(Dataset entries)
[Start of section]

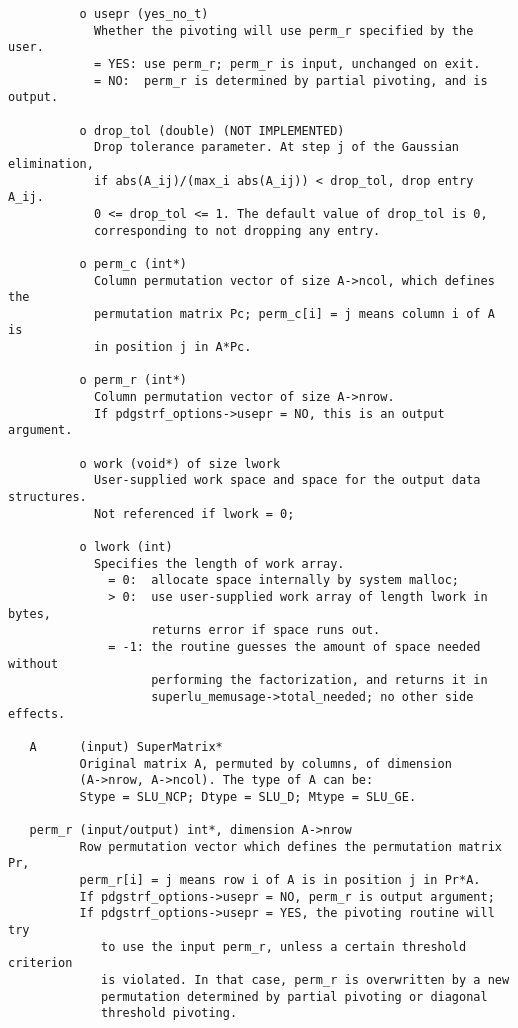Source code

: \begin{verbatim}
          o usepr (yes_no_t)
            Whether the pivoting will use perm_r specified by the user.
            = YES: use perm_r; perm_r is input, unchanged on exit.
            = NO:  perm_r is determined by partial pivoting, and is output.
  
          o drop_tol (double) (NOT IMPLEMENTED)
            Drop tolerance parameter. At step j of the Gaussian elimination,
            if abs(A_ij)/(max_i abs(A_ij)) < drop_tol, drop entry A_ij.
            0 <= drop_tol <= 1. The default value of drop_tol is 0,
            corresponding to not dropping any entry.
  
          o perm_c (int*)
            Column permutation vector of size A->ncol, which defines the 
            permutation matrix Pc; perm_c[i] = j means column i of A is 
            in position j in A*Pc.
  
          o perm_r (int*)
            Column permutation vector of size A->nrow.
            If pdgstrf_options->usepr = NO, this is an output argument.
  
          o work (void*) of size lwork
            User-supplied work space and space for the output data structures.
            Not referenced if lwork = 0;
  
          o lwork (int)
            Specifies the length of work array.
              = 0:  allocate space internally by system malloc;
              > 0:  use user-supplied work array of length lwork in bytes,
                    returns error if space runs out.
              = -1: the routine guesses the amount of space needed without
                    performing the factorization, and returns it in
                    superlu_memusage->total_needed; no other side effects.
  
   A      (input) SuperMatrix*
          Original matrix A, permuted by columns, of dimension
          (A->nrow, A->ncol). The type of A can be:
          Stype = SLU_NCP; Dtype = SLU_D; Mtype = SLU_GE.
  
   perm_r (input/output) int*, dimension A->nrow
          Row permutation vector which defines the permutation matrix Pr,
          perm_r[i] = j means row i of A is in position j in Pr*A.
          If pdgstrf_options->usepr = NO, perm_r is output argument;
          If pdgstrf_options->usepr = YES, the pivoting routine will try 
             to use the input perm_r, unless a certain threshold criterion
             is violated. In that case, perm_r is overwritten by a new
             permutation determined by partial pivoting or diagonal 
             threshold pivoting.
  

\end{verbatim}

[End of section]

ACTION ITEM >> Repeat the entries exactly and keep the pictures out of the copy.

ANSWER BOX >>
Source code

: \begin{verbatim}
          o usepr (yes_no_t)
            Whether the pivoting will use perm_r specified by the user.
            = YES: use perm_r; perm_r is input, unchanged on exit.
            = NO:  perm_r is determined by partial pivoting, and is output.
  
          o drop_tol (double) (NOT IMPLEMENTED)
            Drop tolerance parameter. At step j of the Gaussian elimination,
            if abs(A_ij)/(max_i abs(A_ij)) < drop_tol, drop entry A_ij.
            0 <= drop_tol <= 1. The default value of drop_tol is 0,
            corresponding to not dropping any entry.
  
          o perm_c (int*)
            Column permutation vector of size A->ncol, which defines the 
            permutation matrix Pc; perm_c[i] = j means column i of A is 
            in position j in A*Pc.
  
          o perm_r (int*)
            Column permutation vector of size A->nrow.
            If pdgstrf_options->usepr = NO, this is an output argument.
  
          o work (void*) of size lwork
            User-supplied work space and space for the output data structures.
            Not referenced if lwork = 0;
  
          o lwork (int)
            Specifies the length of work array.
              = 0:  allocate space internally by system malloc;
              > 0:  use user-supplied work array of length lwork in bytes,
                    returns error if space runs out.
              = -1: the routine guesses the amount of space needed without
                    performing the factorization, and returns it in
                    superlu_memusage->total_needed; no other side effects.
  
   A      (input) SuperMatrix*
          Original matrix A, permuted by columns, of dimension
          (A->nrow, A->ncol). The type of A can be:
          Stype = SLU_NCP; Dtype = SLU_D; Mtype = SLU_GE.
  
   perm_r (input/output) int*, dimension A->nrow
          Row permutation vector which defines the permutation matrix Pr,
          perm_r[i] = j means row i of A is in position j in Pr*A.
          If pdgstrf_options->usepr = NO, perm_r is output argument;
          If pdgstrf_options->usepr = YES, the pivoting routine will try 
             to use the input perm_r, unless a certain threshold criterion
             is violated. In that case, perm_r is overwritten by a new
             permutation determined by partial pivoting or diagonal 
             threshold pivoting.
  

\end{verbatim}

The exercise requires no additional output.